== Work to complete ==
Search the listing below for the word "elbow", and copy every line in which it turns up.

== Data ==
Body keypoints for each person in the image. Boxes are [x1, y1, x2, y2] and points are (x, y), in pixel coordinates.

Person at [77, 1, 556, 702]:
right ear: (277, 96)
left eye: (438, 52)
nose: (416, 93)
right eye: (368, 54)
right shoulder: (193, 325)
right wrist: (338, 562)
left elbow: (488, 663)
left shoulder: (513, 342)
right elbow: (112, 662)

==

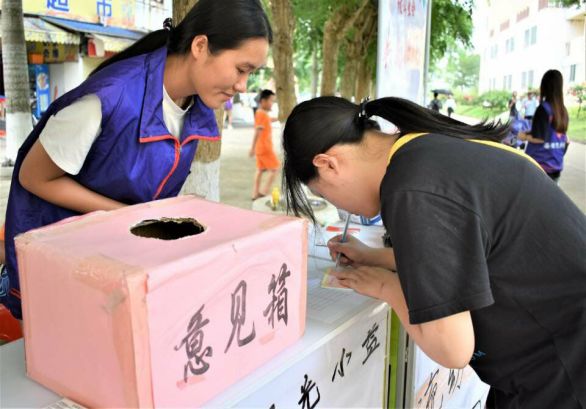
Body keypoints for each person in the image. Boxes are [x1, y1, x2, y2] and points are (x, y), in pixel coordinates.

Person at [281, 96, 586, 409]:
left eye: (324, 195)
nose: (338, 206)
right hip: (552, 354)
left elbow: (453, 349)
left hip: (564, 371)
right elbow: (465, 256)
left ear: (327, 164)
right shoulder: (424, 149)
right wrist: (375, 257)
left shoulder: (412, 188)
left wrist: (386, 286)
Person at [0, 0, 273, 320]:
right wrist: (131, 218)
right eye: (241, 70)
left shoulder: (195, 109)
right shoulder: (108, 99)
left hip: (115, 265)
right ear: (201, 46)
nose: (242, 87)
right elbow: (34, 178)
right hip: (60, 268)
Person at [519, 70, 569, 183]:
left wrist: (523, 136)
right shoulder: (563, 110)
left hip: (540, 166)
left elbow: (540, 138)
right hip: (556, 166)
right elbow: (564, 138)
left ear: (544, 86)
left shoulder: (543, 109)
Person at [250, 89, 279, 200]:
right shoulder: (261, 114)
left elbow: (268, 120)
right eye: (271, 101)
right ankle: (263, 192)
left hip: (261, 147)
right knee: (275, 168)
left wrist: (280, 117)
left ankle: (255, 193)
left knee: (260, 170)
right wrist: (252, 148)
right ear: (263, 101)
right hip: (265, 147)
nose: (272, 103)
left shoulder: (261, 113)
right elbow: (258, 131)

== Response to the exercise ==
left elbow: (488, 663)
right elbow: (112, 662)
left elbow: (453, 349)
right elbow: (465, 256)
right elbow: (34, 178)
left elbow: (540, 138)
right elbow: (564, 138)
left elbow: (268, 120)
right elbow: (258, 131)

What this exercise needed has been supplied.